The interpretation of Armstrong, Gleitman, and Gleitman’s (1983) results regarding well-defined concepts such as ‘odd number’ illustrates the debate over typicality effects well. Their participants make conscious verbal report of whether a concept has a clear definition, and show the typical kinds of typicality effects that arise (gradient ratings, reaction times) even for well-defined concepts. Based on these results, the authors argue for graded typicality as a peripheral property rather than a constitutive aspect of a concept, whereas other researchers have argued these results show precisely the pervasiveness of gradient conceptual structure. Gleitman, Connolly, and Armstrong (2012) still argue that it is laughable to deny the clear-cut nature of arithmetic concepts.
Why should one, however, give privileged status to the participants’ conscious verbal report and the authors’ intuition regarding the ‘classical’ status of these concepts, while dismissing the typicality effects as merely incidental properties?
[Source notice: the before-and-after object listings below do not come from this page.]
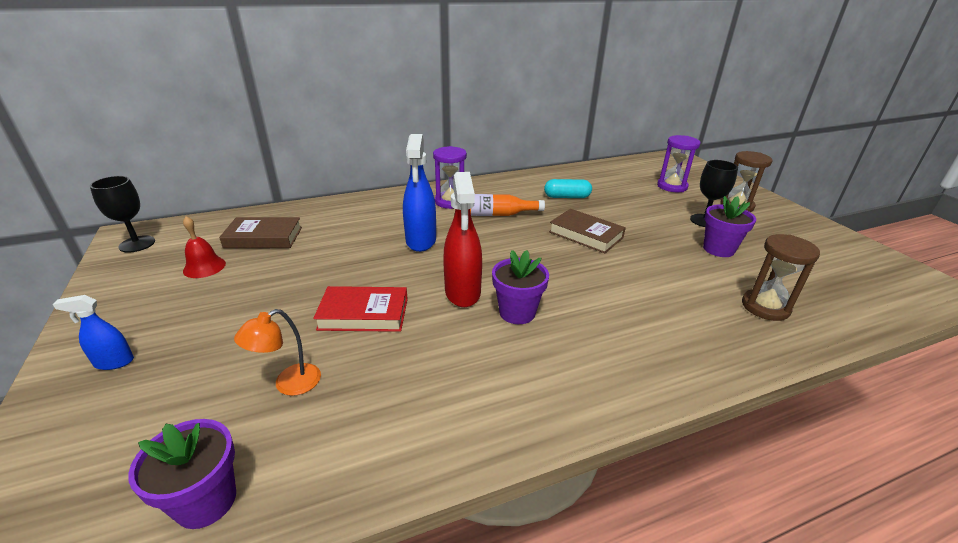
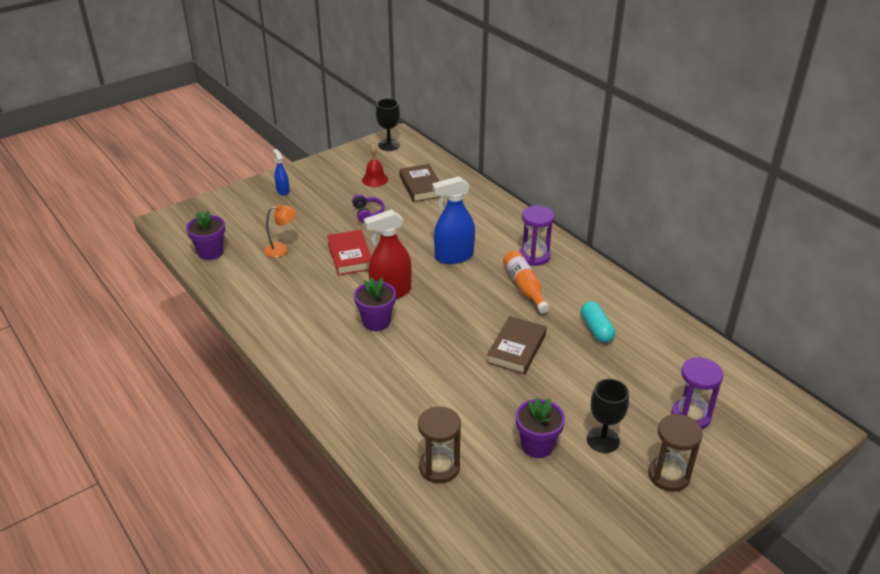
camera: 75 degrees right, 5 degrees up
(277, 284) = (368, 213): none -> purple headphones
(289, 384) = (282, 249): orange lamp -> orange lamp turned 135 degrees clockwise

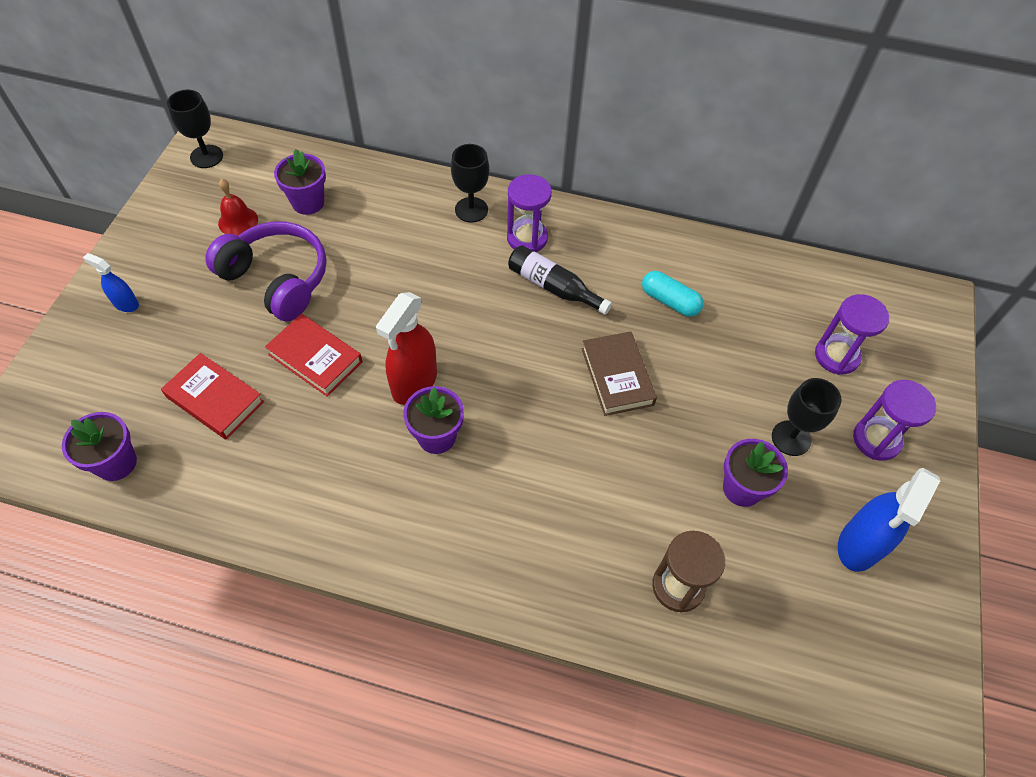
camera: 40 degrees left, 20 degrees up
(282, 249) = (215, 399): orange lamp -> red book
(368, 213) = (277, 279): purple headphones -> purple headphones, size x2.14
(421, 186) = (308, 202): brown book -> purple flower pot
(454, 256) = (440, 288): blue spray bottle -> blue spray bottle (859, 545)
(514, 228) = (471, 210): none -> black goblet
(524, 287) = (553, 287): orange bottle -> black bottle
(669, 475) = (876, 440): brown hourglass -> purple hourglass

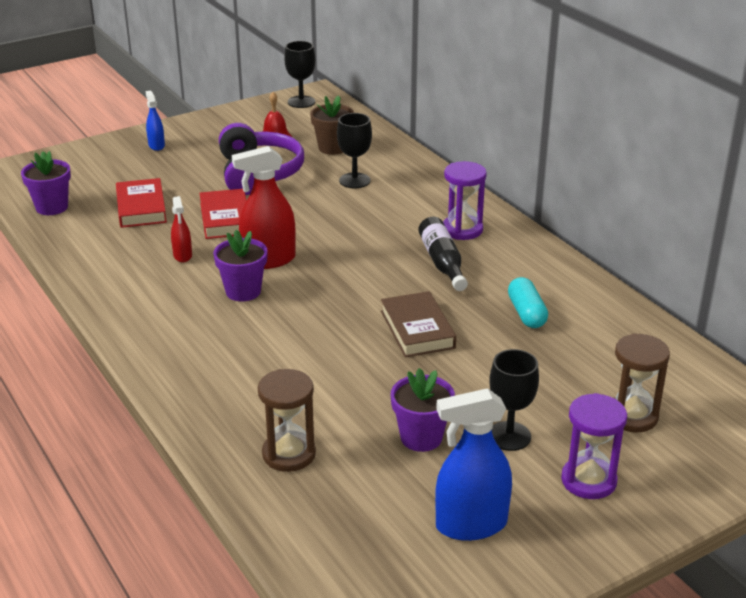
camera: 45 degrees right, 25 degrees down
(308, 202) = (332, 148): purple flower pot -> brown flower pot
(331, 433) = (182, 256): none -> red spray bottle
(471, 210) = (442, 198): black goblet -> black goblet (354, 180)
(617, 376) = (417, 329): brown book -> brown book turned 45 degrees counterclockwise
(836, 356) = (632, 416): purple hourglass -> brown hourglass

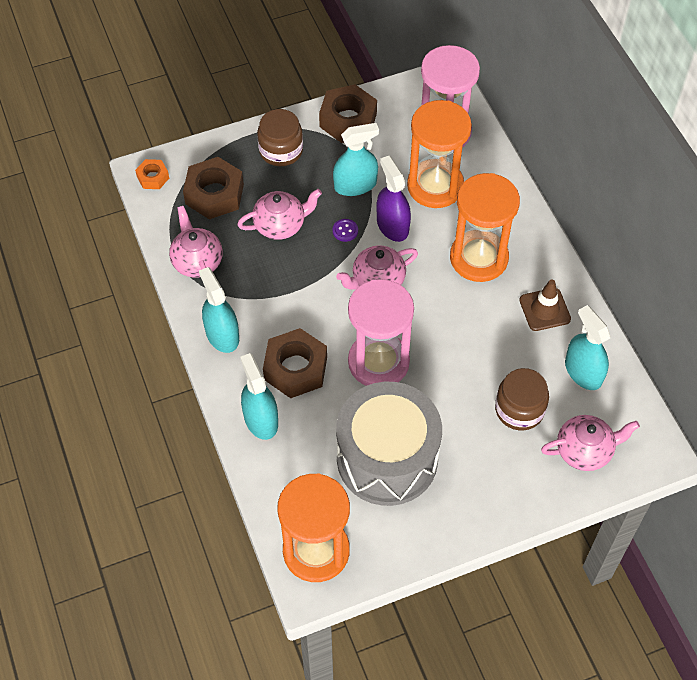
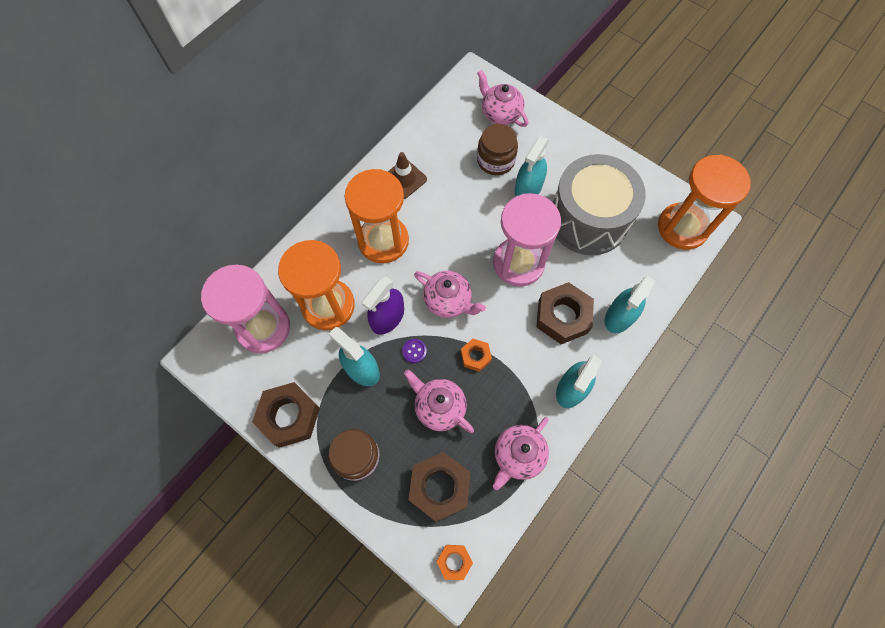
camera: 120 degrees left, 10 degrees up
(307, 275) = (475, 356): none -> orange nut
(583, 372) = (441, 137): turquoise spray bottle -> turquoise spray bottle (528, 188)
After all, the problem goes back to how one defines a concept, but to those psychologists who don’t assume an absolute status of definitions external to our gradient mental representations, Armstrong and colleagues’ study reveals an assumption, rather than a demonstration, of classical concepts.
Osherson and Smith (1981; also Smith & Osherson, 1984) considered the feasibility of Zadeh’s (1965) fuzzy set theory and suggested that its limitations might generalize to all versions of prototype theory. After a brief mention of alternative versions of fuzzy logic and subsequent developments in the field, Osherson and Smith simply concluded that fuzzy logic is implausible because fuzzy truth is against our strong intuitions of truth. Again, this is no argument, but only an assumption. After all, I don’t think many people find quantum physics any more intuitive than Newtonian physics, but paradigm shifts occur regardless of our intuitions (and sometimes even reshape our intuitions – e.g., Copernican heliocentrism).